*** Text section Section Begins ***

McKee and Mitchell (2018) produced an updated QuODA and were able to replicate or replace 24 indicators of aid effectiveness (see Annex A). Several of the original QuODA indicators were altered and replaced with GPEDC measures, which put a stronger emphasis on recipient views of aid (e.g. QuODA originally measured the effectiveness of recipients’ evaluation systems, but in the updated version using GPEDC measures, it checks whether evaluations are planned with recipients). As before, QuODA was fed into the Commitment to Development Index as the measure of “aid quality”, thereby giving even weight to each of the 24 indicators.
There are a number of significant limitations to these measures of aid quality including: heterogeneity in donor mandates and aid objectives whether there is any objective “optimum” allocation to aid recipients and whether fragmentation (allowing for greater competition and choice) or concentration (requiring less administrative burden) of donors is better for recipients (e.g. see Klingebiel et al. 2016). As noted above, there are limited direct links from measures of aid effectiveness to actual development impact. In the case of QuODA, a significant criticism is that it gives credit for aid going to poor and well-governed countries, but this runs counter to the need to give aid to fragile states, which are home to more than 60 per cent of the world’s extreme poor, and this figure expected to rise further (OECD 2018b, p. 99). Indeed, this challenge also applies to a number of indicators, including those collected by the GPEDC, which tends to emphasise alignment to, or use of, recipient country systems and frameworks that may be weaker in fragile states.

11.3.5 Concluding on Measures of Aid Effectiveness

In terms of measuring aid quality, there is a stated international consensus on the principles of effective aid from 2011, but little sign that these are the foundation of aid allocation, nor of recent or high-level interest from governments. There are some areas where evidence gives a clear view of some types of aid being more effective, including: avoiding tied aid, giving transparently and predictably, and giving to poorer countries. Still, in other areas, there is a lack of evidence, and tensions between different priorities. For example, there is a tension between giving in well-governed countries versus fragile states, and there may be a tension between using recipient systems and preventing leakage, particularly in fragile states. There may also be a tension between impacts that are easier to measure precisely, and programmes aiming for more systemic change.
There are few individual or aggregate measures of aid quality covering all actors. Nonetheless, there would still be value in producing and, crucially, comparing them. These comparisons would enable providers to see how their own development finance compared to others, prompt questions about differences, and ultimately improve approaches through learning. For DAC donors, much greater detail is possible, and it seems right that countries with high incomes have greater responsibility and should be held to a higher level of accountability.

*** Text section Section Ends ***
*** Information provided Section Begins ***

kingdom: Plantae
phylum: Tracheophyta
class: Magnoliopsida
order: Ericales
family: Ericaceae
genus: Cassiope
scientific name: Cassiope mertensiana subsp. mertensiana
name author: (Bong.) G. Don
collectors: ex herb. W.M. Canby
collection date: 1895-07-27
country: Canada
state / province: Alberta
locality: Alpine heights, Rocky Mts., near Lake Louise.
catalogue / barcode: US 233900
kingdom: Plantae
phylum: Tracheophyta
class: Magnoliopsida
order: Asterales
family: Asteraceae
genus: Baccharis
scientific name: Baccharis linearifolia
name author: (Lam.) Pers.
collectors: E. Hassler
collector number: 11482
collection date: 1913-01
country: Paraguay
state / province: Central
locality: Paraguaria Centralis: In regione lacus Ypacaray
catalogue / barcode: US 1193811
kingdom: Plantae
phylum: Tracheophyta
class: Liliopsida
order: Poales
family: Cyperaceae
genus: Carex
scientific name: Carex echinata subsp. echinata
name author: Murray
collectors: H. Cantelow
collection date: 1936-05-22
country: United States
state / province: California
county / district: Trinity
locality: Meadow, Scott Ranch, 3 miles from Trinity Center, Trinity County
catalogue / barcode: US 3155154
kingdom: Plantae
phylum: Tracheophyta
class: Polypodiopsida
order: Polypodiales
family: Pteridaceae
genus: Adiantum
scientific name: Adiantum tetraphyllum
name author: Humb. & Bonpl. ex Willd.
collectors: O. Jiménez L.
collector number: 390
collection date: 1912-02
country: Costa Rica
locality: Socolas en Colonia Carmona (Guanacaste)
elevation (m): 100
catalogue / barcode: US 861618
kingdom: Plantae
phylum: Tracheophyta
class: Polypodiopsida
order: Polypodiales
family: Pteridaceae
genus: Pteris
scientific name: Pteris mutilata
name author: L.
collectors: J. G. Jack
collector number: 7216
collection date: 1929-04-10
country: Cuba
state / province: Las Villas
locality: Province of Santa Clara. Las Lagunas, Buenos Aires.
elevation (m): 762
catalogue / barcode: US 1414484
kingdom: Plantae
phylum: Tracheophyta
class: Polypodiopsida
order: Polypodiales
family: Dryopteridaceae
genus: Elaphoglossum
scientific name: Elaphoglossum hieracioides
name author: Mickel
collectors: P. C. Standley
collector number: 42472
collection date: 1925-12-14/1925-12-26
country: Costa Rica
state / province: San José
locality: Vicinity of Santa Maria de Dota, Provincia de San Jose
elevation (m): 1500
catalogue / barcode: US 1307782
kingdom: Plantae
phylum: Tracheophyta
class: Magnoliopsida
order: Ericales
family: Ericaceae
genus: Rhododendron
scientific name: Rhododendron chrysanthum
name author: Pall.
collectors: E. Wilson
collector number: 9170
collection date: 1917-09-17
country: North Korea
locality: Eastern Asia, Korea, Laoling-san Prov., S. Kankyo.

*** Information provided Section Ends ***

--- Your tasks ---
A) Reproduce everything in the passage on aid effectiveness from "McKee and Mitchell" down to "the 24 indicators.".
B) Pick up the passage on measuring aid effectiveness after its final sentence and write what comes next.

--- Results by task ---
A)
McKee and Mitchell (2018) produced an updated QuODA and were able to replicate or replace 24 indicators of aid effectiveness (see Annex A). Several of the original QuODA indicators were altered and replaced with GPEDC measures, which put a stronger emphasis on recipient views of aid (e.g. QuODA originally measured the effectiveness of recipients’ evaluation systems, but in the updated version using GPEDC measures, it checks whether evaluations are planned with recipients). As before, QuODA was fed into the Commitment to Development Index as the measure of “aid quality”, thereby giving even weight to each of the 24 indicators.

B)
11.4 Policies with Bilateral International Impacts

In considering what countries can do in terms of development cooperation, the contribution of development finance and aid is only one part of the overall picture. “Beyond aid” there are a number of other policies that have a major bearing on development. This is often referred to as the “policy coherence for development” agenda, which emphasises the role of different policy areas in affecting development. Policies and their coherence for development are being recognised in achieving the SDGs (Knoll 2014). The role of policy beyond aid in development has long been recognised. Since 2003, the Commitment to Development Index, developed by David Roodman (2005) and Nancy Birdsall (and now directed by me with colleagues of the Center for Global Development), has identified policy areas that affect development. It now tracks countries’ efforts in several policy areas, currently aid, environment, investment, migration, security, technology, and trade. Below, I expand on how policies matter in the flow of goods, people, finance, and ideas.
To illustrate the importance of policies beyond aid, consider China, which reduced the proportion of its population living on less than $1.90 per day from 66 to 0.7 per cent in only 25 years to 2015 (World Bank, n.d.-a), although it had benefitted from very little aid.10 Crucial elements of this transformation included domestic market reform and access to global markets, including membership in the World Trade Organization (Subramanian and Wei 2003).
Trade policy, then, is a crucial determinant in development. The substantial liberalisation of trade policy and the reduction in agricultural subsidies over the past four decades are likely to have played a key role in providing an international trade environment conducive to development. Of course, the recent trade disputes between the United States and China, along with the United Kingdom stepping back from its deep trade relationship with the European Union, illustrate that this environment is under threat, or even in reverse. As emerging economies grow, their markets and trade policies will be increasingly important to the development of others.
Migration is an area that has traditionally received less attention as a policy for development, often due to concerns with “brain drain”. My colleague Michael Clemens has refuted the idea that migration harms developing countries via a “brain drain” (Clemens 2009). He shows that 94 per cent of the countries that grew to middle-income status or higher between 1960 and 2013 also saw an increase in the proportion of their population emigrating (Clemens 2017, p. 5). Often the impacts on migrants themselves are forgotten in discussions of development and migration. Work by Clemens and Lant Pritchett shows that simply by moving from a poor country to a rich one, people can increase their incomes by 700–1000 per cent (Clemens 2011). This effect is a multiple of effective aid programmes (Pritchett 2016). The importance of migration is also illustrated through the sums of remittance flows to low- and middle-income countries: These amounted to $429 billion in 2016 (World Bank Group and Knomad 2018, p. 4)—almost four times the amount of ODA, and much more stable than private finance flows.
On ideas, countries’ policies centred on spreading ideas and knowledge also matter. One element of this effort if focussed on research and development, which we consider under GPGs. Other areas that matter are policies around knowledge transfer, for example on intellectual property rights (Park and Lippoldt 2014).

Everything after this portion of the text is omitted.